§ Exercise prompt:
For the listing below, show each line that includes the string "about".
═══
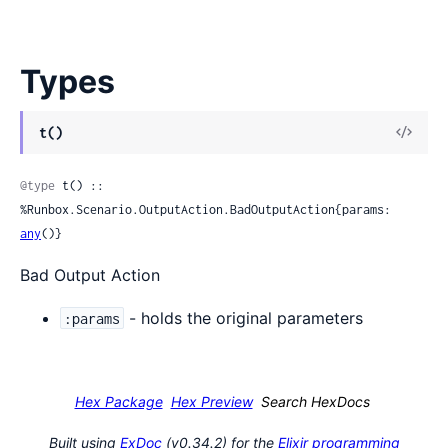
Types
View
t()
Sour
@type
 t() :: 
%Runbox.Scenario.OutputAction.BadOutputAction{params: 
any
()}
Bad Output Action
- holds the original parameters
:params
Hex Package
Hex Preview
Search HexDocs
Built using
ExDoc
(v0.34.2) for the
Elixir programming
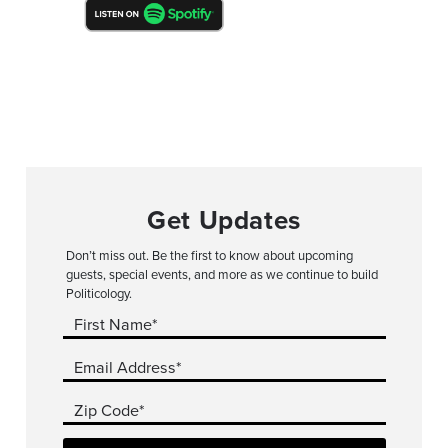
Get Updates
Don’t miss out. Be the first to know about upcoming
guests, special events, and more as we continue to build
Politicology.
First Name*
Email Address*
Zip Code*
═══
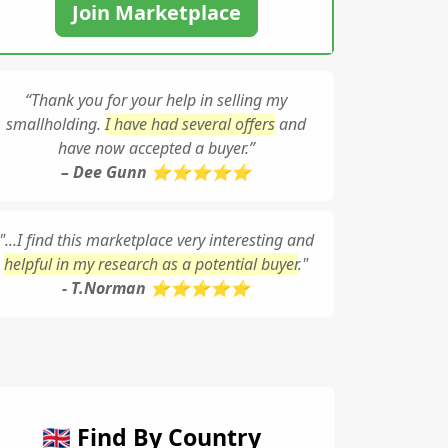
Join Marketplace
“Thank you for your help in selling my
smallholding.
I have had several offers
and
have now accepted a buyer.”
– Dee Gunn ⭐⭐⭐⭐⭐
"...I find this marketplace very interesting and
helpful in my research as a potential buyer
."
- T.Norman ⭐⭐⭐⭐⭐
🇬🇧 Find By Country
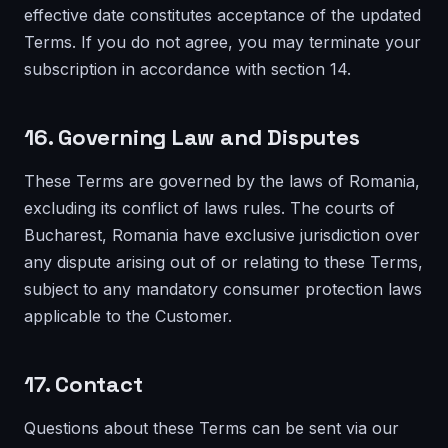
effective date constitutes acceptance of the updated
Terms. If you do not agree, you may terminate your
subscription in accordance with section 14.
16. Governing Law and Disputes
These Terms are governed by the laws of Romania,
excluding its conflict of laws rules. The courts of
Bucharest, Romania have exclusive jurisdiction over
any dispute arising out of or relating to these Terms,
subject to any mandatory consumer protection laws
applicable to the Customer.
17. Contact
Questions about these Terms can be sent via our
═══
§ Solution for this task:
Don’t miss out. Be the first to know about upcoming
Questions about these Terms can be sent via our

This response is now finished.